Marcelo Figueras
Caida la noche sobre Esslingen, Alemania, me quedo en mi habitación de hotel leyendo los primeros cuatro volúmenes del Tarzán dibujado por Harlod Foster entre 1931 y 1935.
Ha sido un buen día. Por la mañana, una lectura en público de La batalla del calentamiento (Das Lied von Leben und Tod, aquí) y una conversación con Sabine Giesberg, traductora del volumen. La preciosa sala de la librería LesArts -se escribe así en efecto, todo junto- está a tope, lo que ayuda a que uno se sienta más rock star que escritor. La gente es amabilísima, y la música de un grupo alemán llamado Tango Five nos levanta a todos los espíritus. Al final, mientras firmo libros me corto con el papel y mancho un ejemplar con sangre. Lejos de ofenderse, la dueña del libro regresa a los pocos minutos con una curita que ha conseguido para mí. Así es toda la gente aquí: amabilísima.
Esslingen am Neckar -o sea, sobre el río Neckar- es una ciudad de muñecas. A diferencia de la vecina Stuttgart, que ya ha comienzo del siglo pasado se destacaba por su perfil industrial, logró sobrevivir intacta a la lluvia de bombas. Por lo demás, los vecinos se han preocupado por mantener en forma a los bellos edificios que en el resto del mundo imaginamos alpinos. En el centro de su Markplatz sigue brillando su reloj astronómico , como lo ha hecho desde 1591; y por encima suyo un glockenspiel suena varias veces al día.

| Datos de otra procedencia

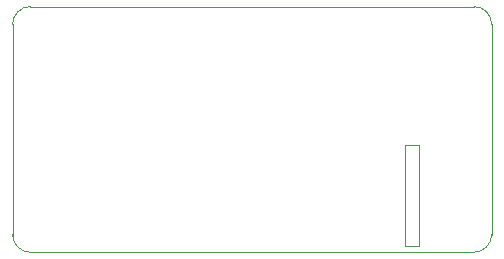
<source format=gm1>
G04 #@! TF.GenerationSoftware,KiCad,Pcbnew,(5.99.0-10559-g8513ca974c)*
G04 #@! TF.CreationDate,2021-05-16T19:19:17+12:00*
G04 #@! TF.ProjectId,SafePulse,53616665-5075-46c7-9365-2e6b69636164,V1.2.2*
G04 #@! TF.SameCoordinates,Original*
G04 #@! TF.FileFunction,Profile,NP*
%FSLAX46Y46*%
G04 Gerber Fmt 4.6, Leading zero omitted, Abs format (unit mm)*
G04 Created by KiCad (PCBNEW (5.99.0-10559-g8513ca974c)) date 2021-05-16 19:19:17*
%MOMM*%
%LPD*%
G01*
G04 APERTURE LIST*
G04 #@! TA.AperFunction,Profile*
%ADD10C,0.100000*%
G04 #@! TD*
G04 APERTURE END LIST*
D10*
X165300000Y-57165000D02*
X127738000Y-57165000D01*
X166800000Y-58665000D02*
X166800000Y-76465000D01*
X165300000Y-77965000D02*
X127738000Y-77965000D01*
X126238000Y-76465000D02*
X126238000Y-58665000D01*
X127738000Y-57165000D02*
G75*
G03*
X126238000Y-58665000I0J-1500000D01*
G01*
X166800000Y-58665000D02*
G75*
G03*
X165300000Y-57165000I-1500000J0D01*
G01*
X127738000Y-77965000D02*
G75*
G02*
X126238000Y-76465000I0J1500000D01*
G01*
X165300000Y-77965000D02*
G75*
G03*
X166800000Y-76465000I0J1500000D01*
G01*
X159450000Y-68925000D02*
X160650000Y-68925000D01*
X160650000Y-68925000D02*
X160650000Y-77465000D01*
X160650000Y-77465000D02*
X159450000Y-77465000D01*
X159450000Y-77465000D02*
X159450000Y-68925000D01*
M02*

</source>
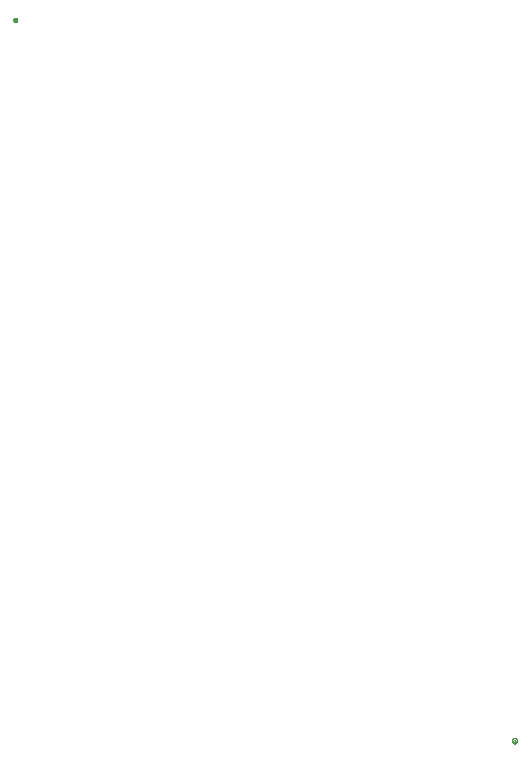
<source format=gbr>
G04 #@! TF.GenerationSoftware,KiCad,Pcbnew,(5.1.2-1)-1*
G04 #@! TF.CreationDate,2020-09-17T21:50:52+01:00*
G04 #@! TF.ProjectId,tranZPUter-SW-700_v1_2,7472616e-5a50-4557-9465-722d53572d37,rev?*
G04 #@! TF.SameCoordinates,Original*
G04 #@! TF.FileFunction,Glue,Top*
G04 #@! TF.FilePolarity,Positive*
%FSLAX46Y46*%
G04 Gerber Fmt 4.6, Leading zero omitted, Abs format (unit mm)*
G04 Created by KiCad (PCBNEW (5.1.2-1)-1) date 2020-09-17 21:50:52*
%MOMM*%
%LPD*%
G04 APERTURE LIST*
%ADD10C,0.093333*%
%ADD11C,0.066667*%
%ADD12C,0.100000*%
%ADD13C,0.116667*%
%ADD14C,0.083333*%
G04 APERTURE END LIST*
D10*
X132946667Y-49310000D02*
G75*
G03X132946667Y-49310000I-46667J0D01*
G01*
D11*
X133006667Y-49310000D02*
G75*
G03X133006667Y-49310000I-106667J0D01*
G01*
X133066667Y-49310000D02*
G75*
G03X133066667Y-49310000I-166667J0D01*
G01*
D12*
X133100000Y-49310000D02*
G75*
G03X133100000Y-49310000I-200000J0D01*
G01*
D13*
X175238333Y-110330000D02*
G75*
G03X175238333Y-110330000I-58333J0D01*
G01*
D14*
X175313333Y-110330000D02*
G75*
G03X175313333Y-110330000I-133333J0D01*
G01*
X175388333Y-110330000D02*
G75*
G03X175388333Y-110330000I-208333J0D01*
G01*
D12*
X175430000Y-110330000D02*
G75*
G03X175430000Y-110330000I-250000J0D01*
G01*
M02*

</source>
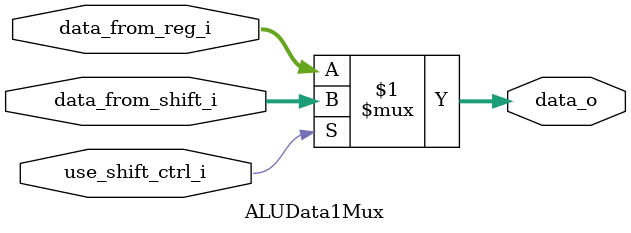
<source format=v>
module ALUData1Mux (
    input [31:0] data_from_reg_i,  // Data from the register.
    input [31:0] data_from_shift_i,  // Data from the shift amount.
    input use_shift_ctrl_i,  // Control flag:
                             //     0 -> data from register
                             //     1 -> data from shift amount.

    output [31:0] data_o  // The output data.
);

assign data_o = (use_shift_ctrl_i ?  data_from_shift_i : data_from_reg_i);

endmodule

</source>
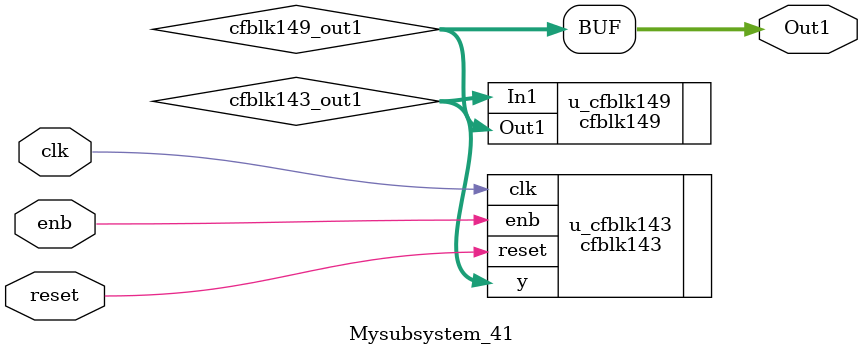
<source format=v>



`timescale 1 ns / 1 ns

module Mysubsystem_41
          (clk,
           reset,
           enb,
           Out1);


  input   clk;
  input   reset;
  input   enb;
  output  [7:0] Out1;  // uint8


  wire [7:0] cfblk143_out1;  // uint8
  wire [7:0] cfblk149_out1;  // uint8


  cfblk143 u_cfblk143 (.clk(clk),
                       .reset(reset),
                       .enb(enb),
                       .y(cfblk143_out1)  // uint8
                       );

  cfblk149 u_cfblk149 (.In1(cfblk143_out1),  // uint8
                       .Out1(cfblk149_out1)  // uint8
                       );

  assign Out1 = cfblk149_out1;

endmodule  // Mysubsystem_41


</source>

Siempre fui fan de Tarzán, desde muy pequeño. Me gustaban más los libros originales de Edgar Rice Burroughs que las películas (hoy las detesto a todas por igual, no hay una sola, ni siquiera Greystoke, que esté a la altura del original) y por supuesto las adaptaciones a historieta: Foster el primero, pero también Burne Hogarth y Russ Manning, cuyos dibujos compraba cada quincena en revistas mexicanas editadas por Novaro. Encontrar esta edición en Madrid fue una suerte. Pero esta noche, al comenzar la lectura, temo que no me sea posible el regreso al disfrute de la infancia con que contaba. La historia del primer volumen es errática, Foster persiste en ese extraño ‘traje’ que su predecesor Rex Maxon y el actor Elmo Lincoln le atribuyeron a Tarzán, una suerte de malla enteriza de leopardo con un único bretel -ridícula. Para colmo, por lealtad a su amigo el francés D’Arnot, Tarzán salva a un fuerte colonial francés del ataque de los locales. ¡Tarzán imperialista! El mundo y la experiencia me están complicando el goce de la aventura…
Por fortuna enseguida Tarzán ataca un barco esclavista y libera a los prisioneros, lo cual me reconcilia con su noción de la política. Y de inmediato se hace obvio que Foster empieza a tomarse en serio el asunto. Los dibujos mejoran y los argumentos también, Tarzán pierde la malla enteriza y gana su taparrabos de rigor. Siguiendo la línea más fantástica del original de Burroughs, que mete a Tarzán en recodos de Africa que atesoran dinosaurios y civilizaciones perdidas, el Hombre Mono lidia con un pueblo que conserva las tradiciones de los egipcios imperiales y después con un enclave vikingo. Es absurdo, pero no me importa. Lo he logrado. ¡Tengo diez años otra vez!
Las callejas de piedra están desiertas en Esslingen. La CNN dice en un titular que han hallado una canción perdida de Los Beatles.
¿Cuánto más feliz puedo ser, en la ausencia de mis seres queridos?